The tyre industry benefited from imposition of anti-dumping duty on import of bus and truck tyres but the non-tyre industry had no such protection when it came to their finished products and all this was hurting the smaller players in the rubber industry and they have sought relief from the government.
The All India Rubber Industries Association, which has 1,200 members, says the SME and small units are facing trouble in accessing raw materials and had to buy it from the black market at an additional premium.
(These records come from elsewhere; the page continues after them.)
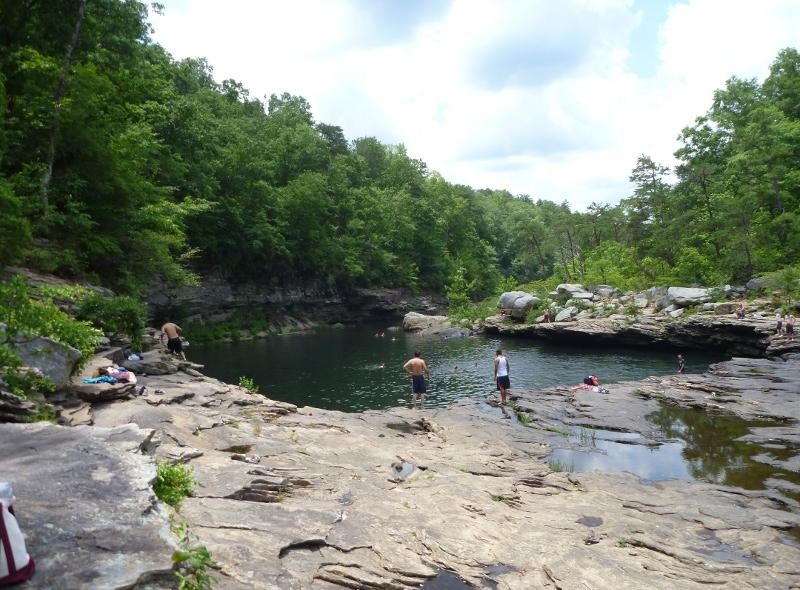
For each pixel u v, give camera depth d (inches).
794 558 282.8
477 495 346.3
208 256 1775.3
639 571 256.8
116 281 854.5
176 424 392.5
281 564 209.6
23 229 598.5
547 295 1829.5
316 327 2212.1
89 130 793.6
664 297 1409.9
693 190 2004.2
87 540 145.8
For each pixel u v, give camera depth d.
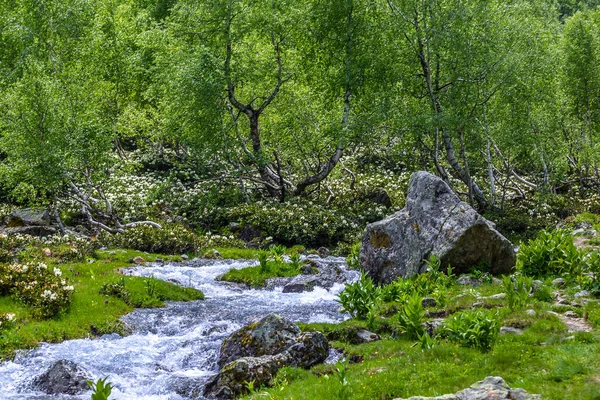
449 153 38.09
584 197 44.16
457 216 20.58
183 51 39.56
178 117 39.69
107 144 33.81
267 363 12.84
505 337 12.73
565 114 45.97
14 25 46.00
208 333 16.62
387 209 39.16
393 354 13.09
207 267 26.41
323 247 33.47
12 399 12.04
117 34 50.47
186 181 45.84
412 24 37.31
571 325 13.52
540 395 9.20
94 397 8.15
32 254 24.48
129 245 30.61
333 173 44.34
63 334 16.05
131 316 18.22
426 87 39.19
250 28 39.06
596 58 45.75
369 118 38.12
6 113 32.38
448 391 10.27
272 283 23.61
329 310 18.94
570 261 18.64
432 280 19.33
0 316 15.73
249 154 39.03
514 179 48.09
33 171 30.78
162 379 13.16
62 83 38.44
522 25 37.81
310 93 42.56
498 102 39.19
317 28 39.97
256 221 35.31
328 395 10.67
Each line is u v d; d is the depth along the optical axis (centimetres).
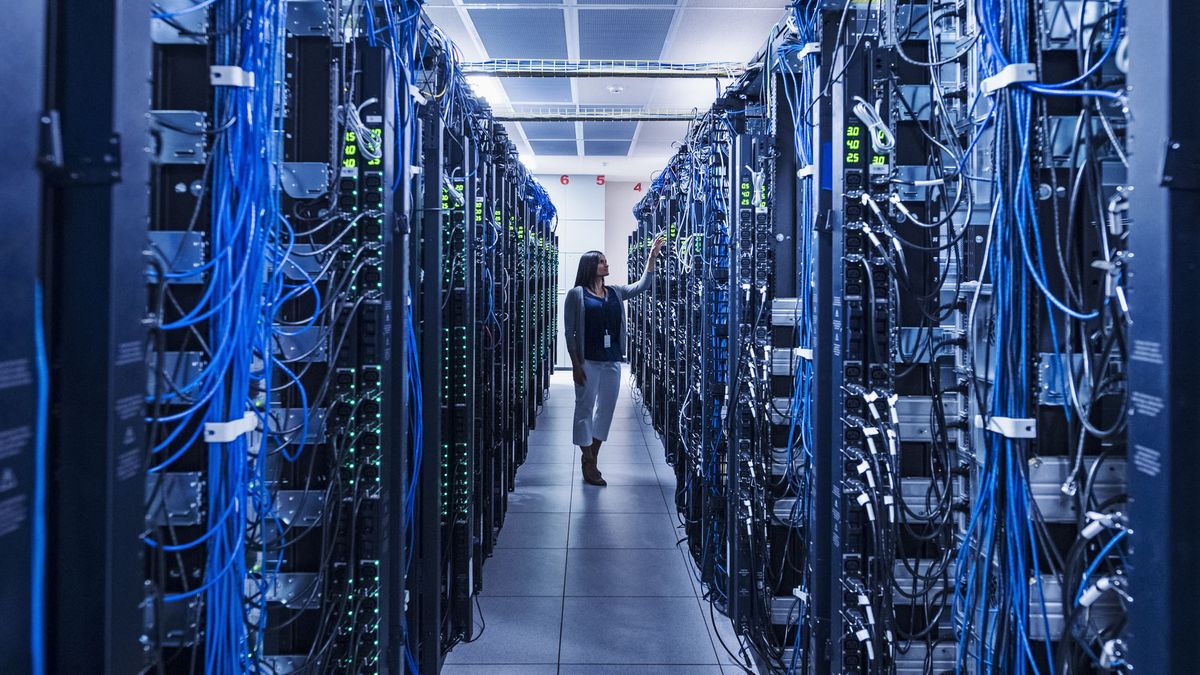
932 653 215
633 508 545
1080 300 162
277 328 197
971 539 181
According to Vikram Makar, senior VP of All India Rubber Industries Association (AIRIA) and CMD of Oriental Rubber Industries, they were impacted first by demonetisation, followed by GST and then the anti-dumping duties imposed on their raw materials. All this has had a compounding effect on the smaller players in the rubber industry and put many units in peril, he said. So, while tyre industry has bounced back, the non-tyre segment is struggling.
Shortage of rubber in the Indian market was forcing the smaller players to import and the additional anti-dumping duties was adding to their costs, Makar said. The anti-dumping duties for carbon black from China is $350 per tonne and $60 for carbon black import from Russia.
This duty was imposed five years ago when the scenario was different but needs to be reviewed as things have changed now but there is no mechanism in the government to do this and they want the small fragmented rubber industry to do this, Makar said.